Rastafarians believe in the Hebrew Bible, which is also the Old Testament of the Christian Bible, but do not believe in the New Testament of the Christian Bible. They believe that white oppressors perverted the true teachings and understanding of the Bible. Rastafarians interpret the text to indicate that black people are the true Israelites, and God's chosen people.

Corruption of the Bible

Rasta began in the 1930s in Jamaica, as a social, political and religious movement meant to comfort oppressed black people. The movement believes that European slaveholders took the Hebrew Bible from African tribes, and corrupted the true intent of the Hebrew Bible in order to further their own interests, which included the promotion of the slave trade. Rastafarians believe that black people are truly God's chosen people, and, as told in the Hebrew Bible, that the Messiah will deliver them from white oppression. Rastafarians see Babylon as the white-dominated empire and Ethiopia as Zion, the promised land.

Emperor Haile Selassie I

Two deviations of Rasta exist. Some believe the foretold Messiah of the Hebrew Bible was not Jesus Christ of Nazareth, and that the entire story was a corruption of the Bible by white oppressors. They believe the true Messiah was Haile Selassie I, the King of Ethiopia, though he denied this. Another division believes that Haile Selassie I is the second coming of Jesus, and they believe that he bares the marks of the stigmata, the wounds Jesus received from his crucifixion. They believe the Messiah will lead black people to liberation in Ethiopia, which they view as the promised land.

Biblical Usage

Rastafarians spend long periods studying biblical passages. They interpret some stories of the Bible to reflect the history of their oppression, and look to a passage in the book of Jeremiah in which God states he is black.They interpret the Bible as promising their own liberation from oppression, and foretelling of a return to the Promised Land.
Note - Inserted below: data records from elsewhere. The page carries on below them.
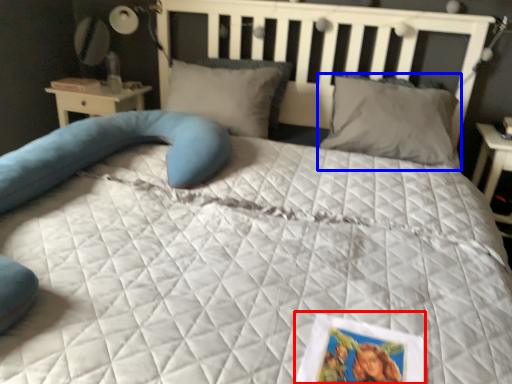
Question: Which object appears closest to the camera in this image, postcard (highlighted by a red box) or pillow (highlighted by a blue box)?

Choices:
 (A) postcard
 (B) pillow

Answer: (A)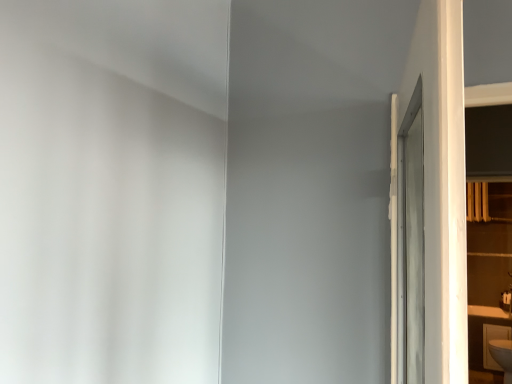
Question: From a real-world perspective, is white glossy sink at lower right positioned above or below white glossy shelf at right?

Choices:
 (A) above
 (B) below

Answer: (B)

Question: Is point (508, 329) positioned closer to the camera than point (508, 289)?

Choices:
 (A) farther
 (B) closer

Answer: (B)

Question: In the image, is white glossy sink at lower right positioned in front of or behind white glossy shelf at right?

Choices:
 (A) behind
 (B) front

Answer: (A)

Question: In terms of width, does white glossy shelf at right look wider or thinner when compared to white glossy sink at lower right?

Choices:
 (A) thin
 (B) wide

Answer: (A)

Question: Does point (486, 248) appear closer or farther from the camera than point (485, 352)?

Choices:
 (A) closer
 (B) farther

Answer: (B)

Question: Based on their sizes in the image, would you say white glossy shelf at right is bigger or smaller than white glossy sink at lower right?

Choices:
 (A) small
 (B) big

Answer: (B)

Question: From the image's perspective, is white glossy shelf at right above or below white glossy sink at lower right?

Choices:
 (A) below
 (B) above

Answer: (B)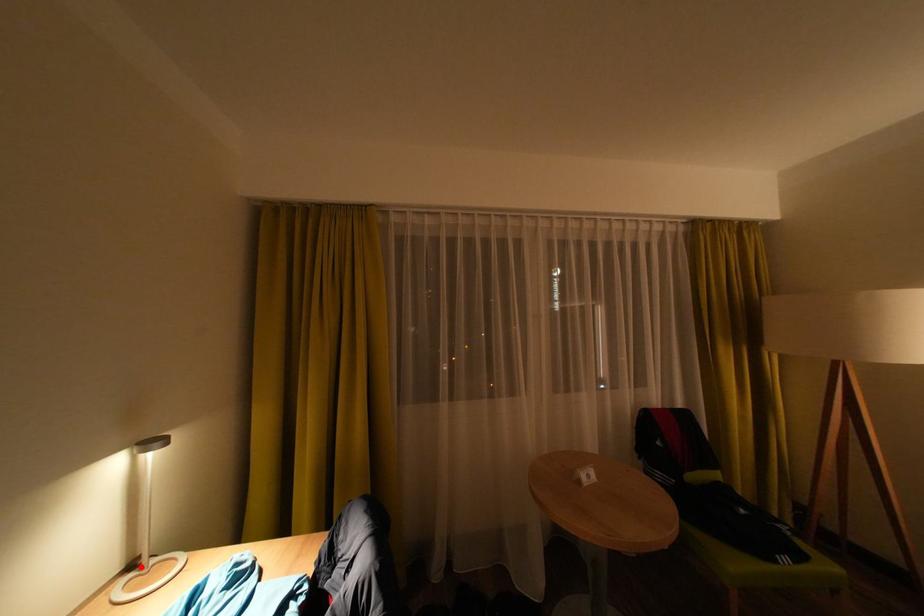
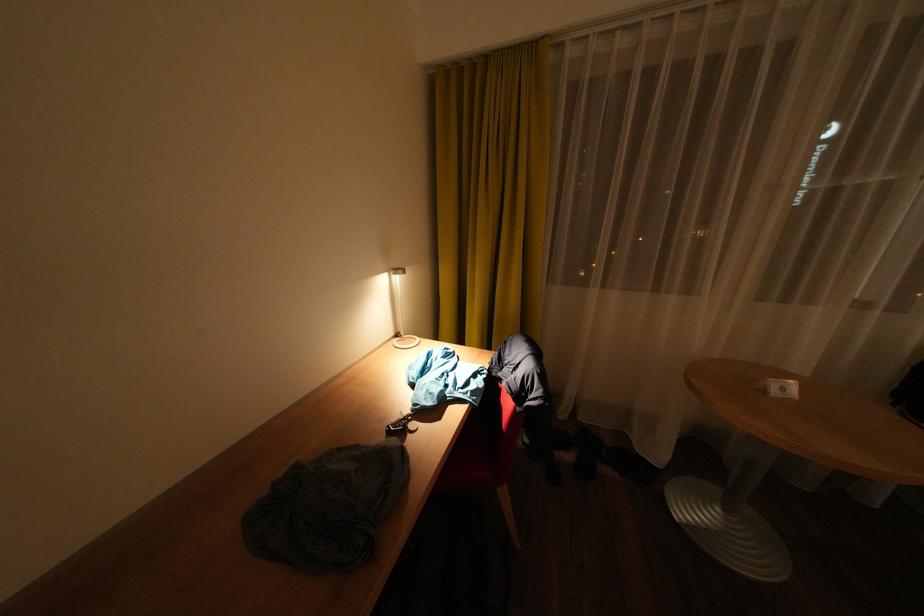
In the second image, find the point that corresponds to the highlighted location in the first image.

(407, 336)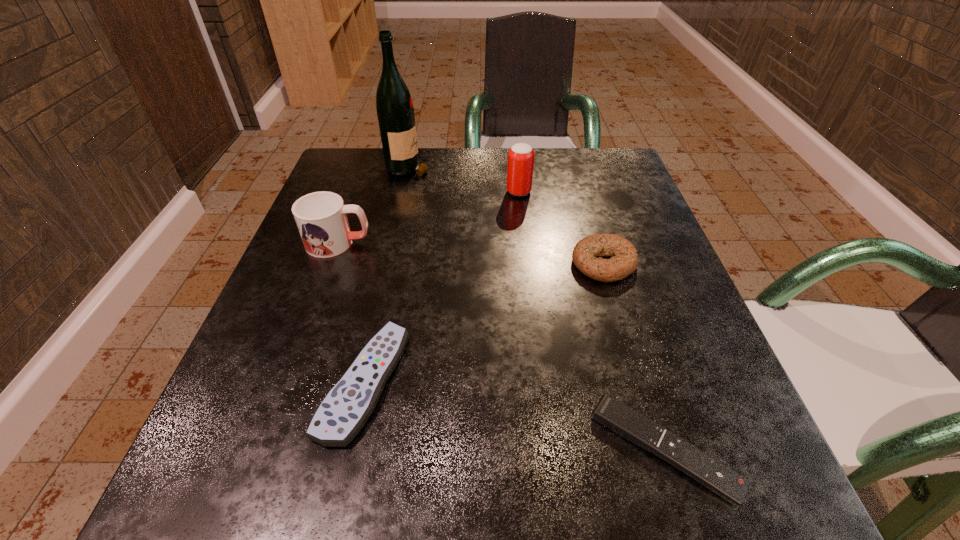
This screenshot has height=540, width=960. I want to click on free space located 0.270m on the right of the wine bottle, so click(x=543, y=166).

Find the location of a particular element. The height and width of the screenshot is (540, 960). vacant space located 0.100m on the front of the fifth nearest object is located at coordinates (523, 227).

This screenshot has height=540, width=960. Find the location of `free space located 0.080m on the side of the mug with the handle`. free space located 0.080m on the side of the mug with the handle is located at coordinates (413, 243).

The height and width of the screenshot is (540, 960). I want to click on free location located on the left of the bagel, so click(x=544, y=264).

In order to click on vacant area located on the left of the fifth tallest object in this screenshot , I will do `click(276, 382)`.

You are a GUI agent. You are given a task and a screenshot of the screen. Output one action in this format:
    pyautogui.click(x=<x>, y=<y>)
    Task: Click on the vacant space located on the back of the shorter remote control
    This screenshot has height=540, width=960.
    Given the screenshot: What is the action you would take?
    pyautogui.click(x=597, y=233)

This screenshot has height=540, width=960. Find the location of `wine bottle that is at the far edge`. wine bottle that is at the far edge is located at coordinates (395, 111).

The image size is (960, 540). In order to click on beer can that is at the far edge in this screenshot , I will do `click(520, 166)`.

You are a GUI agent. You are given a task and a screenshot of the screen. Output one action in this format:
    pyautogui.click(x=<x>, y=<y>)
    Task: Click on the object positioned at the near edge
    This screenshot has height=540, width=960.
    Given the screenshot: What is the action you would take?
    pyautogui.click(x=630, y=424)

Locate an element on the screen. This screenshot has width=960, height=540. wine bottle that is at the left edge is located at coordinates (395, 111).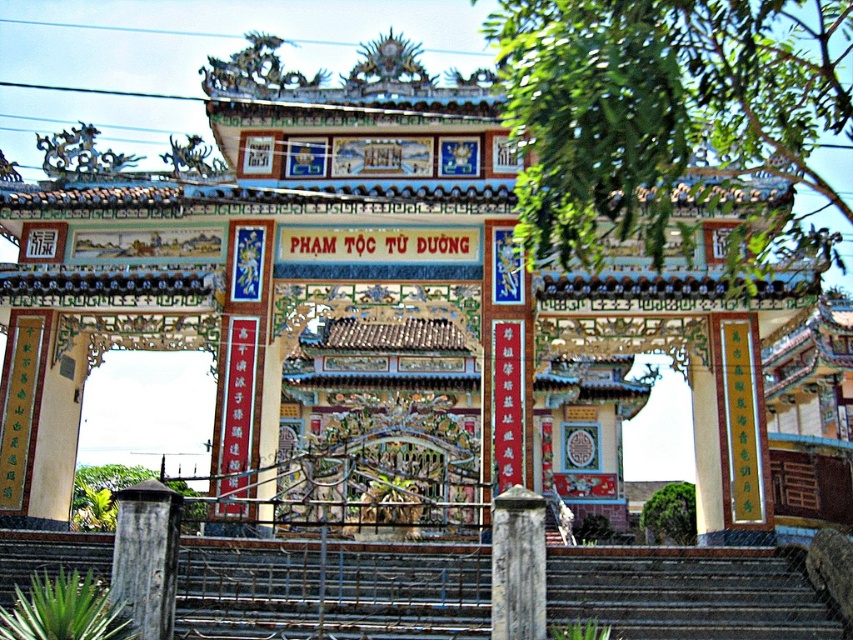
You are a tourist visiting the temple and need to climb the rusty metal stairs at center to reach the upper part of the gate. Before climbing, you want to compare the width of the stairs with the dark brown wooden post at lower left. Which one is wider?

The rusty metal stairs at center are wider than the dark brown wooden post at lower left according to the description.

You are a visitor at the temple entrance and want to climb up to the gate to take a closer look at the banner. However, you notice the rusty metal stairs at center and the dark brown wooden post at lower left. Which object is shorter and therefore safer to climb?

The rusty metal stairs at center is not as tall as the dark brown wooden post at lower left, so the rusty metal stairs at center is shorter and safer to climb.

You are standing at the entrance of the temple gate and see the point marked as point (685, 593). Is this point located on the rusty metal stairs at center?

Yes, the point (685, 593) is located on the rusty metal stairs at center as it is represented by that coordinate.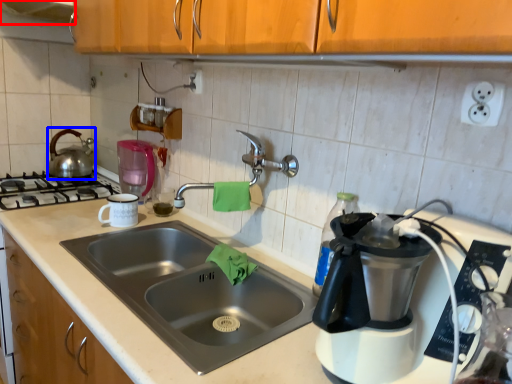
Question: Which object is further to the camera taking this photo, exhaust hood (highlighted by a red box) or tea pot (highlighted by a blue box)?

Choices:
 (A) exhaust hood
 (B) tea pot

Answer: (B)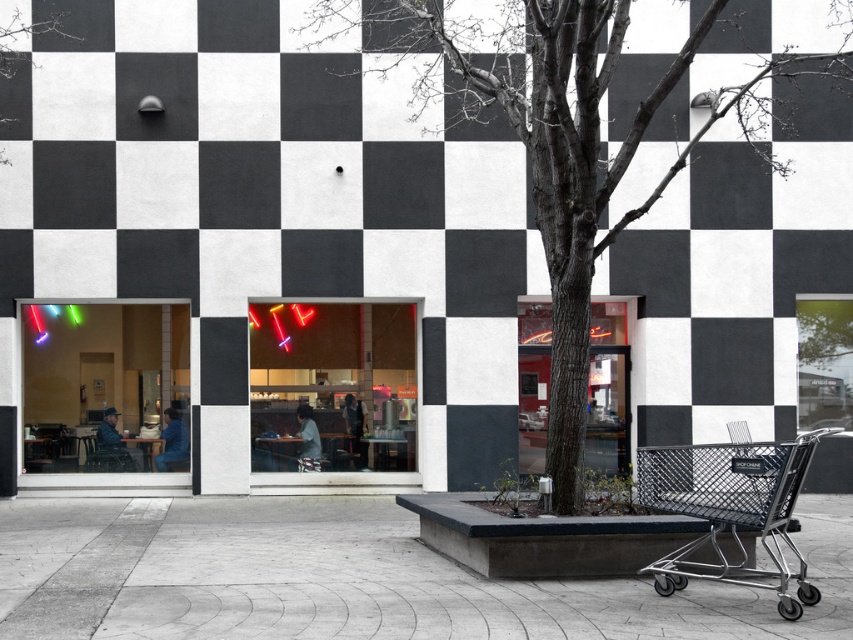
Question: Does concrete at center have a smaller size compared to metallic silver shopping cart at lower right?

Choices:
 (A) no
 (B) yes

Answer: (A)

Question: Among these points, which one is farthest from the camera?

Choices:
 (A) (767, 97)
 (B) (762, 586)
 (C) (547, 593)

Answer: (A)

Question: Among these points, which one is farthest from the camera?

Choices:
 (A) (831, 83)
 (B) (1, 611)
 (C) (717, 532)

Answer: (A)

Question: Which point is farther to the camera?

Choices:
 (A) metallic silver shopping cart at lower right
 (B) concrete at center
 (C) dark brown bark tree at center

Answer: (C)

Question: Is concrete at center to the left of metallic silver shopping cart at lower right from the viewer's perspective?

Choices:
 (A) no
 (B) yes

Answer: (B)

Question: Can you confirm if concrete at center is smaller than dark brown bark tree at center?

Choices:
 (A) yes
 (B) no

Answer: (A)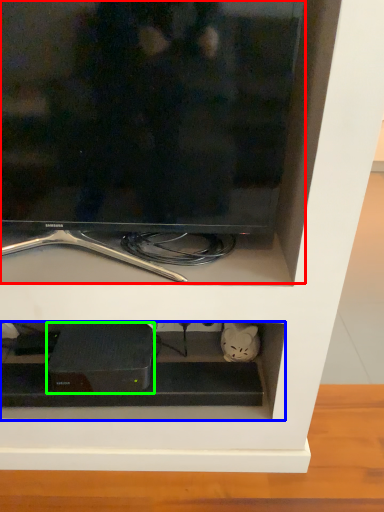
Question: Which is farther away from television (highlighted by a red box)? cabinet (highlighted by a blue box) or appliance (highlighted by a green box)?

They study and recite the Hebrew Bible, and believe it tells their own story of the history of their oppression, as well as a promise of delivery from it. Rastafarians also uphold some of the Biblical laws on diet and dress.

Biblical Customs

Marijuana use is essential in the Rasta faith. Rastafarians interpret biblical references that mention partaking in the herbs of the Earth as a justification for it. They point to Biblical passages, such as Psalms 104:14, which tells of God creating "herb for the services of man." They believe marijuana helps develop a person's spiritual life. Prior to smoking, Rastafarians say prayers and then smoke marijuana cigarettes. Rastafarians are easily identified by their long dreadlocks. They follow biblical prohibitions against cutting their hair, and so grow dreadlocks as a spiritual act. Rastafarians follow dietary restrictions, similar to those in the Jewish faith. They do not eat pork, and attempt to consume the majority of their diet from foods from the Earth.